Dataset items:
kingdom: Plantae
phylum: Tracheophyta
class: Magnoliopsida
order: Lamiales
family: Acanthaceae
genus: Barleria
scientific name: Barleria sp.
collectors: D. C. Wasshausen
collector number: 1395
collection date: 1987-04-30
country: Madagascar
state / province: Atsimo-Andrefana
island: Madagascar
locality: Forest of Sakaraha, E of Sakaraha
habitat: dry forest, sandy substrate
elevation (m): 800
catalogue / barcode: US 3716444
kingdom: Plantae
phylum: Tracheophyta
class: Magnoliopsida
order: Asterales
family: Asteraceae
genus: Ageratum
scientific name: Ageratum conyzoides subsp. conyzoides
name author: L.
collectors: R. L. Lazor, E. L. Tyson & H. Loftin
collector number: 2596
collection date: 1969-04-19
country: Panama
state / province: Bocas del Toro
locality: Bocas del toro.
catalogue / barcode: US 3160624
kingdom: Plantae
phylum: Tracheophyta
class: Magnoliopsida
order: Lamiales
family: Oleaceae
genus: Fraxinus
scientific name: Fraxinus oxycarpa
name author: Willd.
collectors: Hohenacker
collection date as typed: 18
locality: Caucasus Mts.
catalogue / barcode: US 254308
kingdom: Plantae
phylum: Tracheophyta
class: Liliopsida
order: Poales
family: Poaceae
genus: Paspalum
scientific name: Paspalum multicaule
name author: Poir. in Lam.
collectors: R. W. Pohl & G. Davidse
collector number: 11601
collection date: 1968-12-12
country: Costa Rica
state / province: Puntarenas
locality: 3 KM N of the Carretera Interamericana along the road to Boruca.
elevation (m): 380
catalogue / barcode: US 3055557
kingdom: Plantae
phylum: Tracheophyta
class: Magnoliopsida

*YOUR OBJECTIVE*: Reproduce every line of the listing above word for word, changing nothing.

*THE SOLUTION*:
kingdom: Plantae
phylum: Tracheophyta
class: Magnoliopsida
order: Lamiales
family: Acanthaceae
genus: Barleria
scientific name: Barleria sp.
collectors: D. C. Wasshausen
collector number: 1395
collection date: 1987-04-30
country: Madagascar
state / province: Atsimo-Andrefana
island: Madagascar
locality: Forest of Sakaraha, E of Sakaraha
habitat: dry forest, sandy substrate
elevation (m): 800
catalogue / barcode: US 3716444
kingdom: Plantae
phylum: Tracheophyta
class: Magnoliopsida
order: Asterales
family: Asteraceae
genus: Ageratum
scientific name: Ageratum conyzoides subsp. conyzoides
name author: L.
collectors: R. L. Lazor, E. L. Tyson & H. Loftin
collector number: 2596
collection date: 1969-04-19
country: Panama
state / province: Bocas del Toro
locality: Bocas del toro.
catalogue / barcode: US 3160624
kingdom: Plantae
phylum: Tracheophyta
class: Magnoliopsida
order: Lamiales
family: Oleaceae
genus: Fraxinus
scientific name: Fraxinus oxycarpa
name author: Willd.
collectors: Hohenacker
collection date as typed: 18
locality: Caucasus Mts.
catalogue / barcode: US 254308
kingdom: Plantae
phylum: Tracheophyta
class: Liliopsida
order: Poales
family: Poaceae
genus: Paspalum
scientific name: Paspalum multicaule
name author: Poir. in Lam.
collectors: R. W. Pohl & G. Davidse
collector number: 11601
collection date: 1968-12-12
country: Costa Rica
state / province: Puntarenas
locality: 3 KM N of the Carretera Interamericana along the road to Boruca.
elevation (m): 380
catalogue / barcode: US 3055557
kingdom: Plantae
phylum: Tracheophyta
class: Magnoliopsida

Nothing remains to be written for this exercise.